Dataset records
[BEGIN]
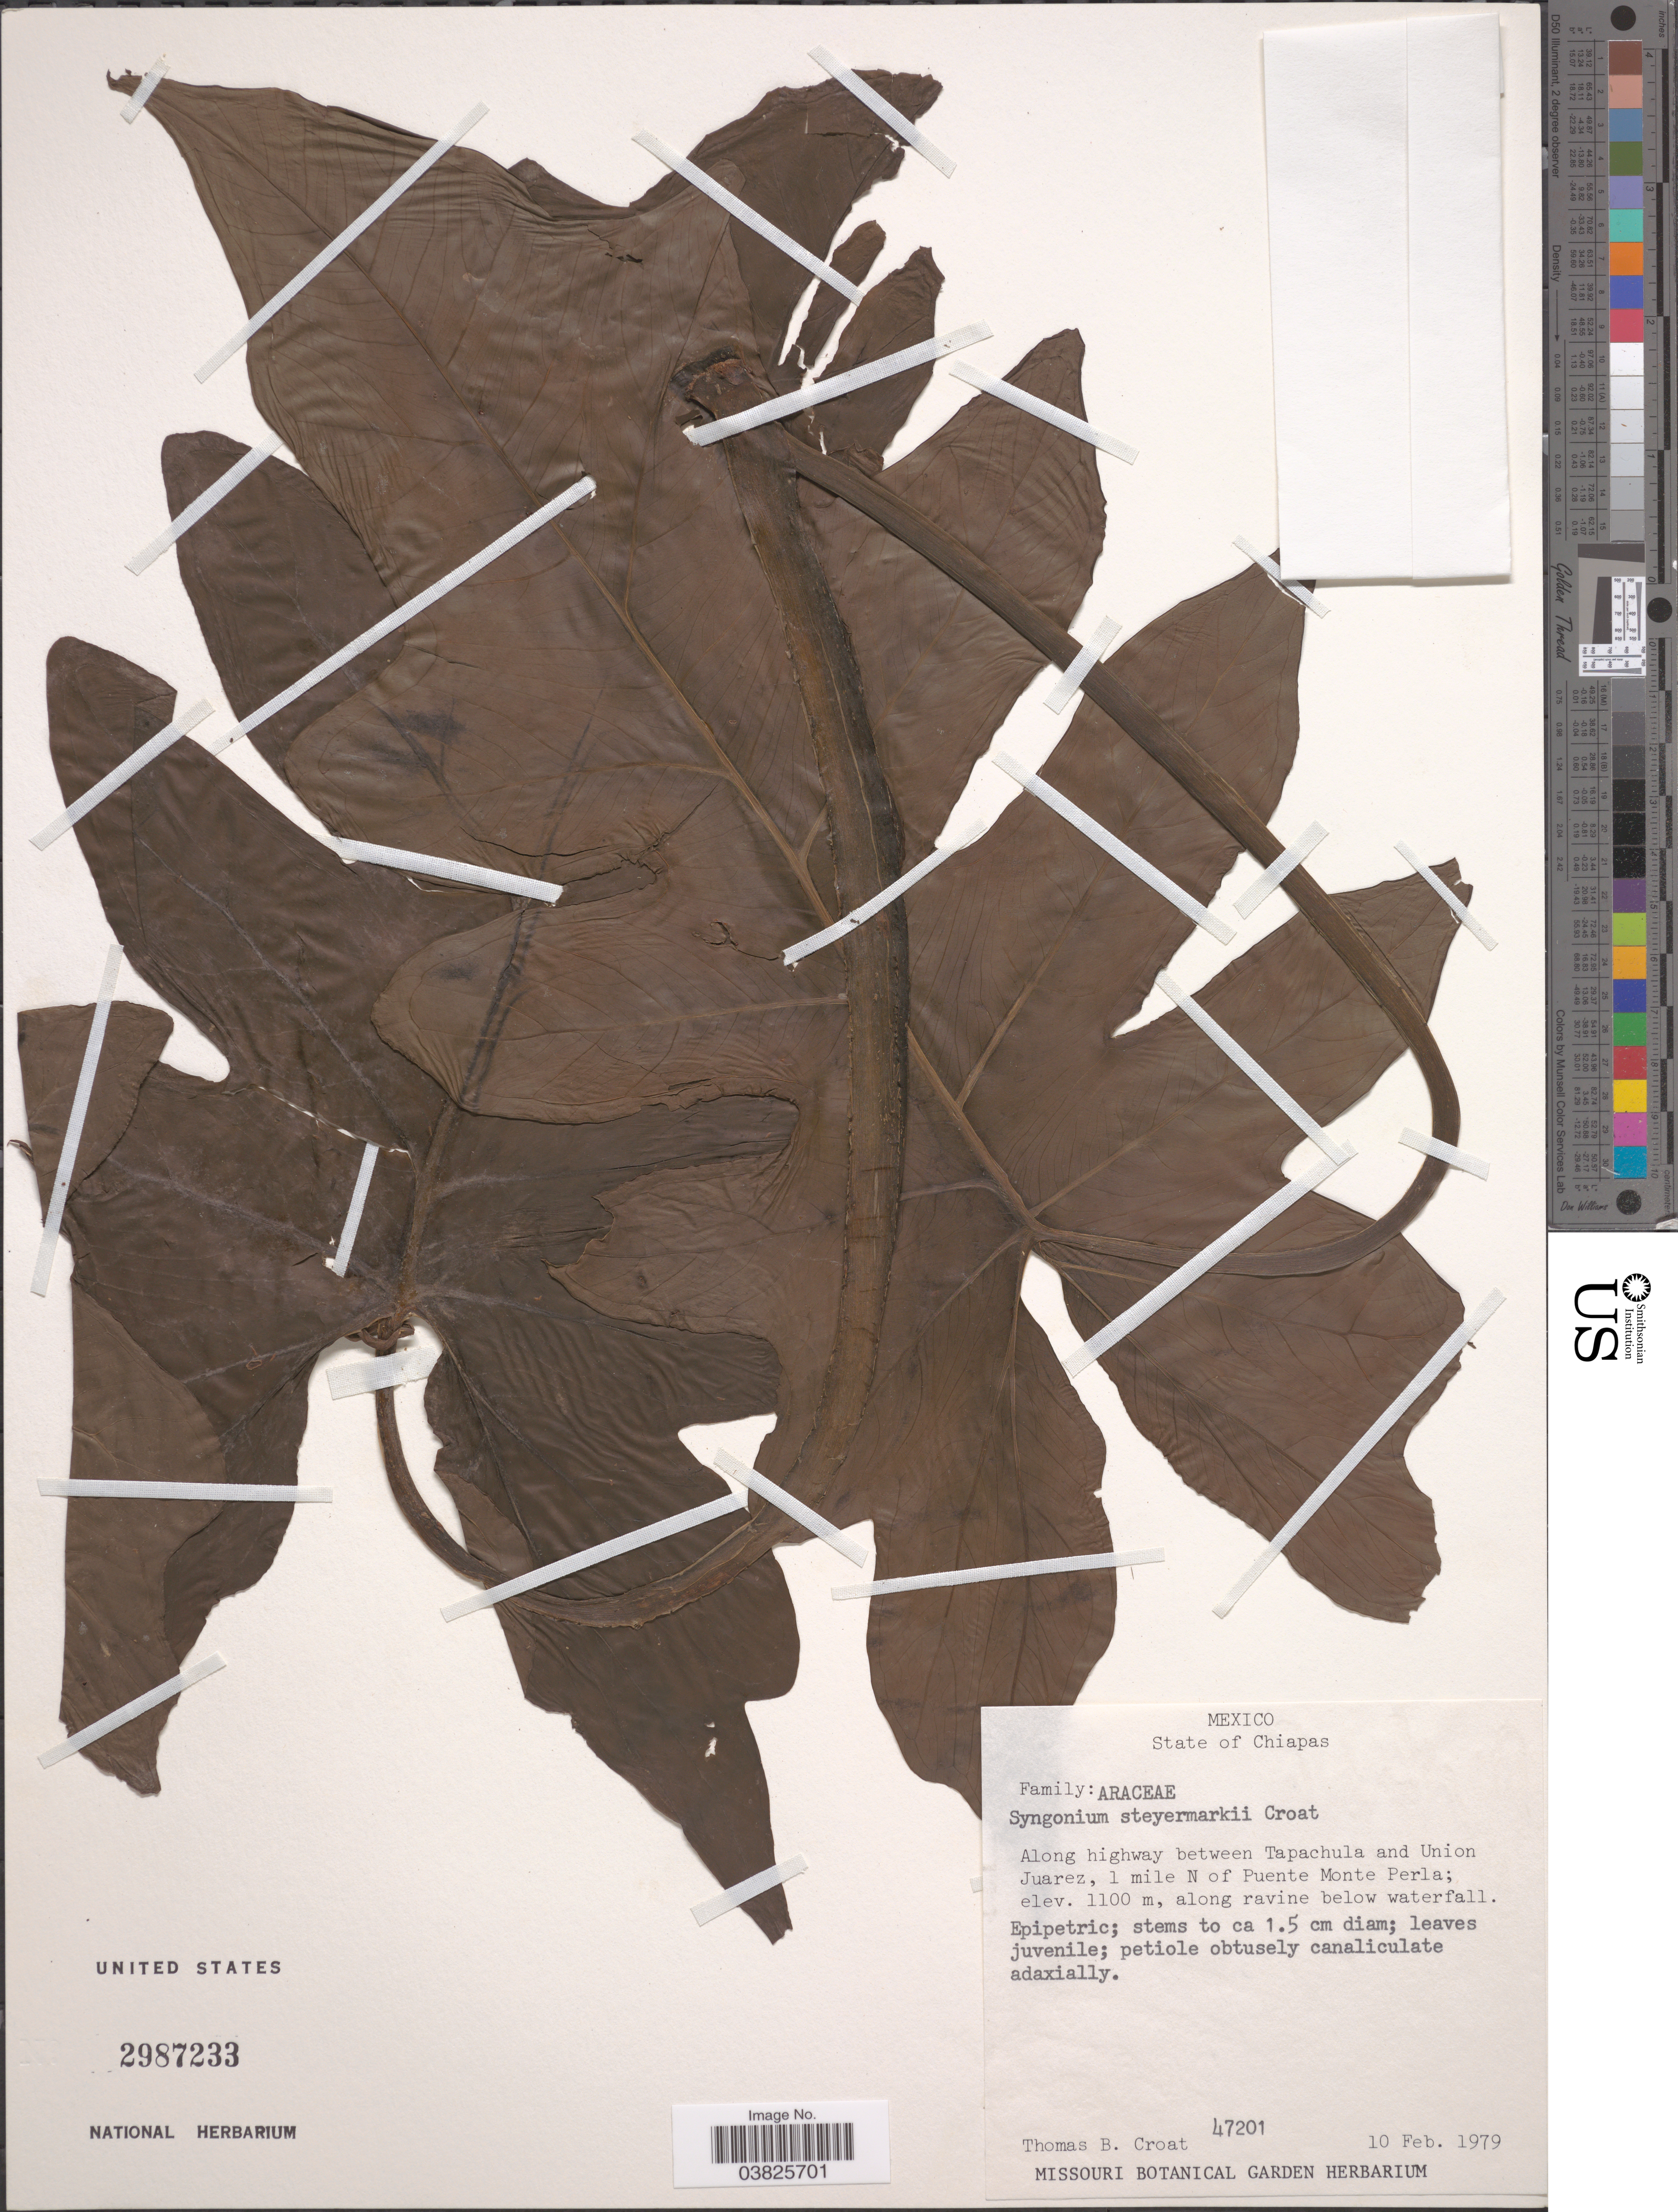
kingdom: Plantae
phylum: Tracheophyta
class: Liliopsida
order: Alismatales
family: Araceae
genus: Syngonium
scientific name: Syngonium steyermarkii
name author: Croat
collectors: T. B. Croat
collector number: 47201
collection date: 1979-02-10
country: Mexico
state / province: Chiapas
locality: Along highway between Tapachula and Union Juarez, 1 mile N of Pente Monte Perla.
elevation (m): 1100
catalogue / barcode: US 2987233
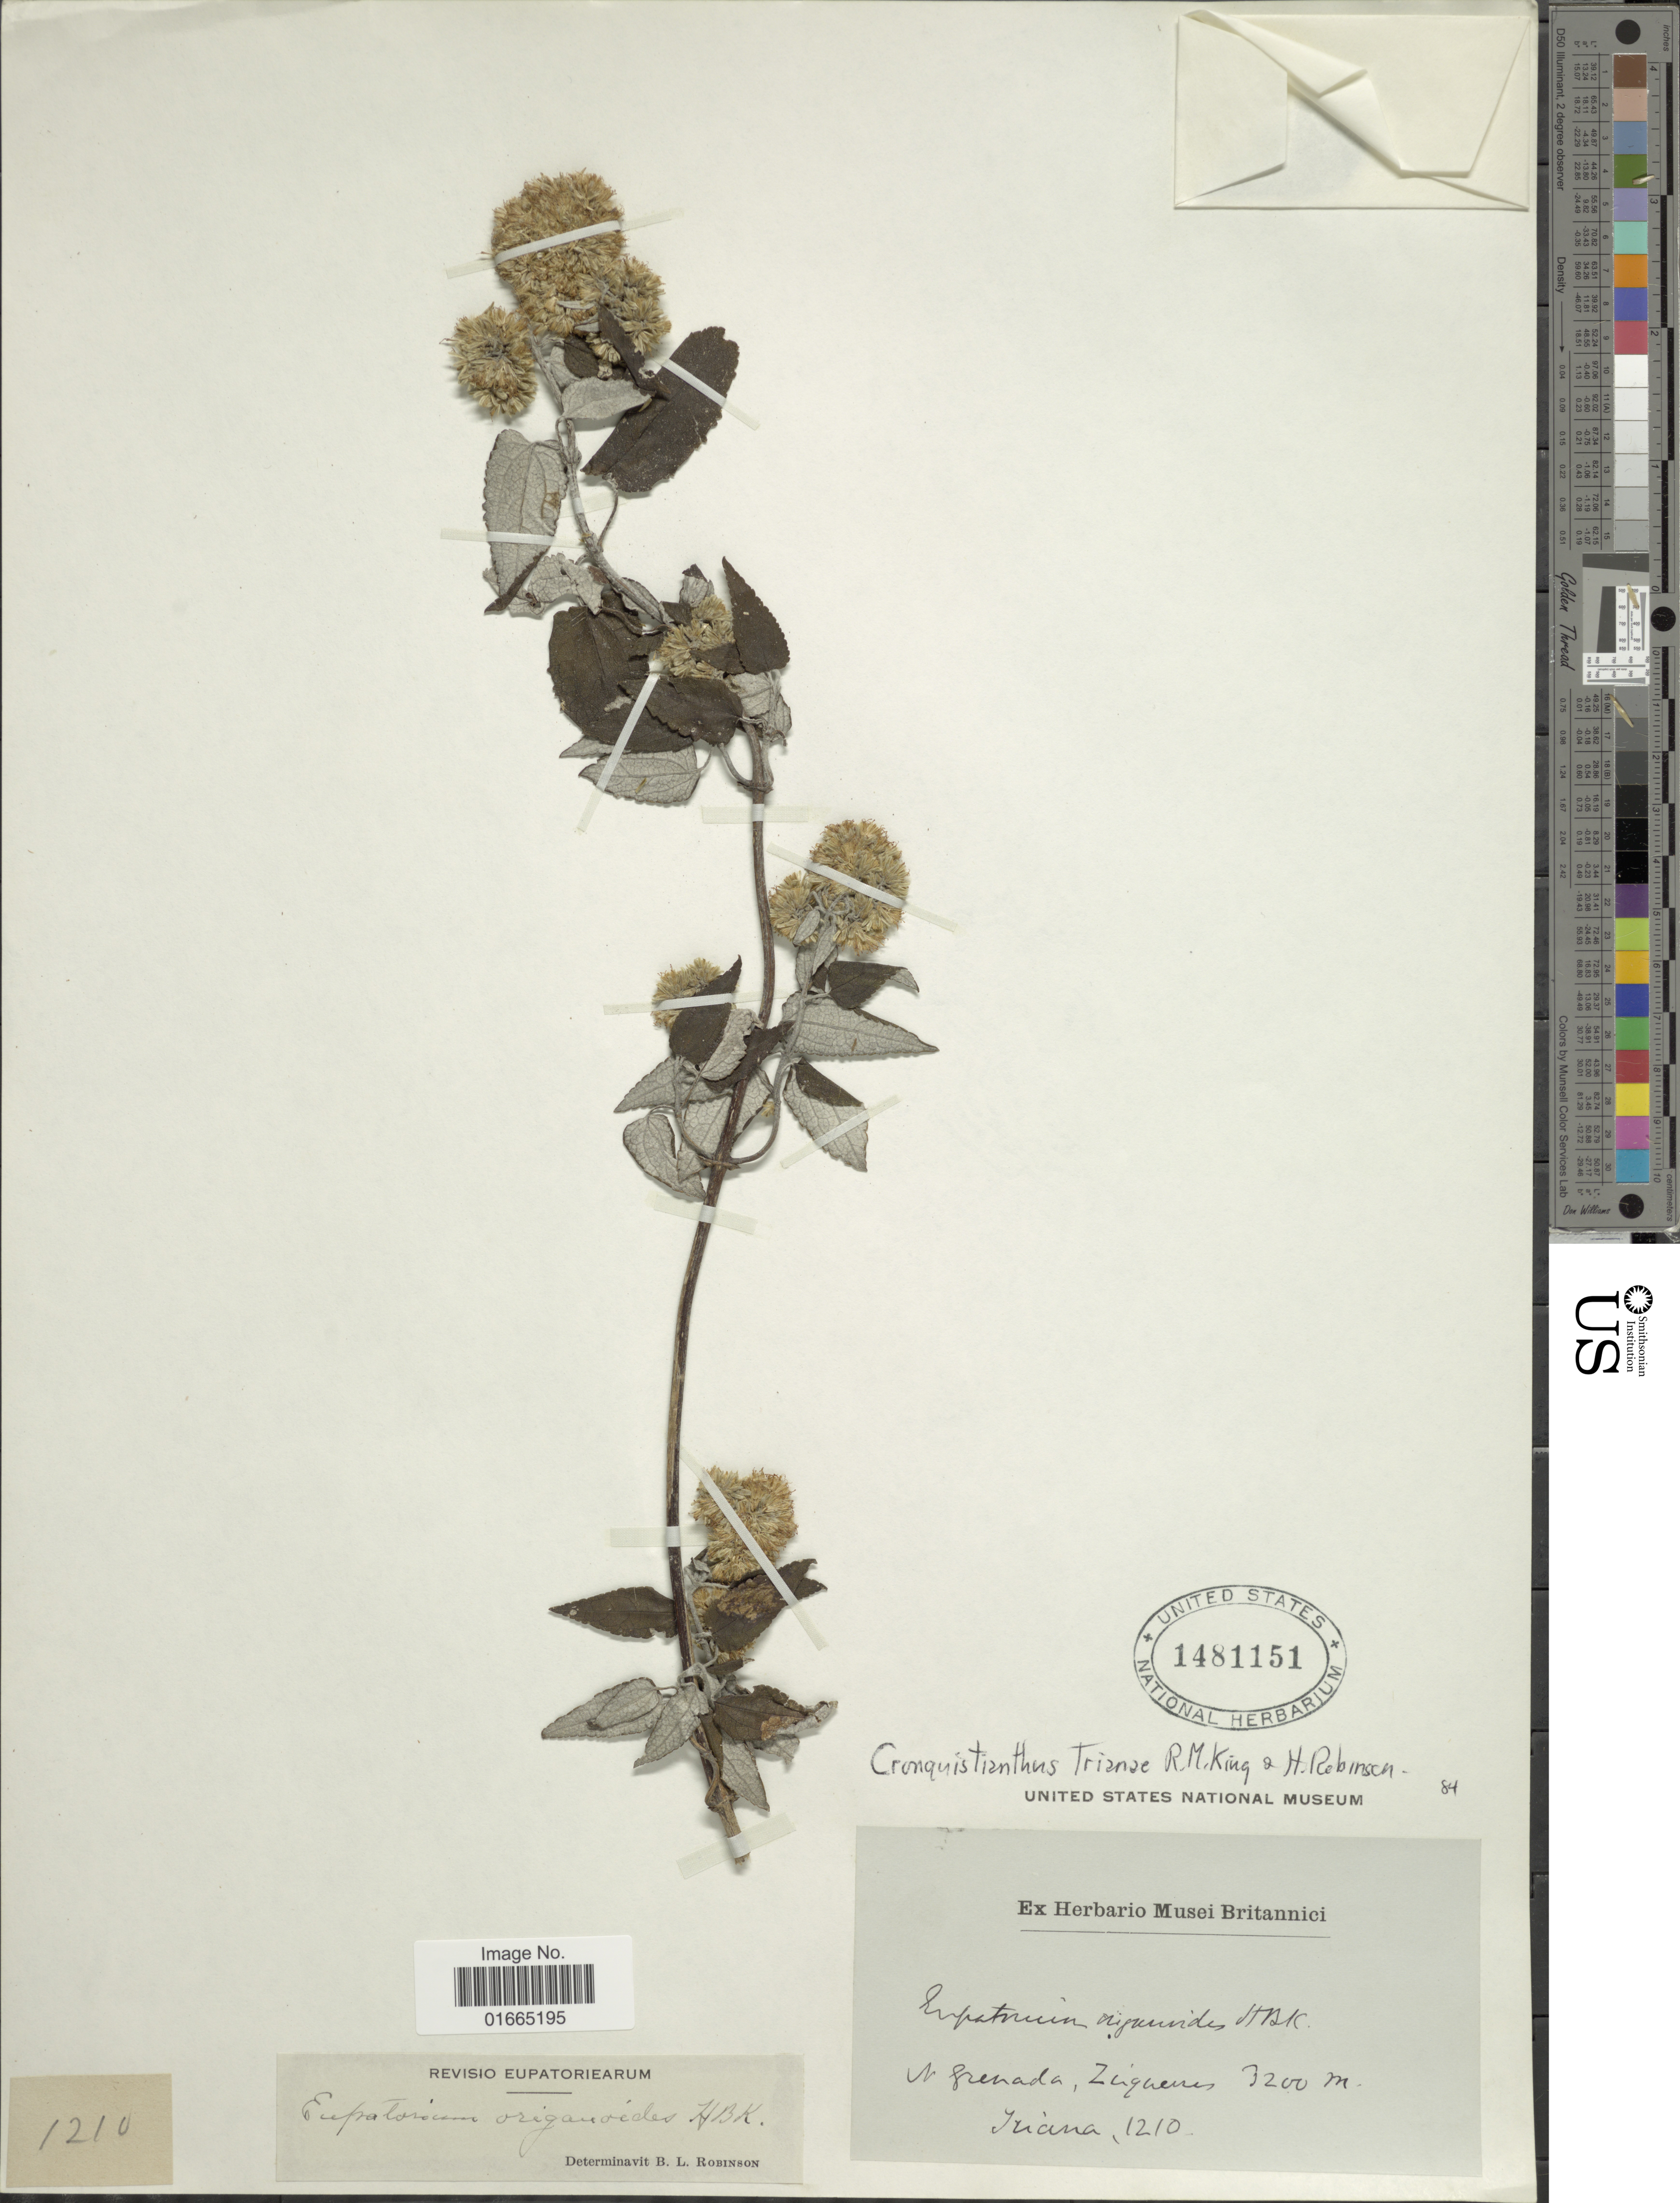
[END]
**WORK REQUIRED**
Rewrite every line of the items above as a numbered list, skipping any blank lines and omitting the pictures.

**SOLUTION**
1. kingdom: Plantae
2. phylum: Tracheophyta
3. class: Liliopsida
4. order: Alismatales
5. family: Araceae
6. genus: Syngonium
7. scientific name: Syngonium steyermarkii
8. name author: Croat
9. collectors: T. B. Croat
10. collector number: 47201
11. collection date: 1979-02-10
12. country: Mexico
13. state / province: Chiapas
14. locality: Along highway between Tapachula and Union Juarez, 1 mile N of Pente Monte Perla.
15. elevation (m): 1100
16. catalogue / barcode: US 2987233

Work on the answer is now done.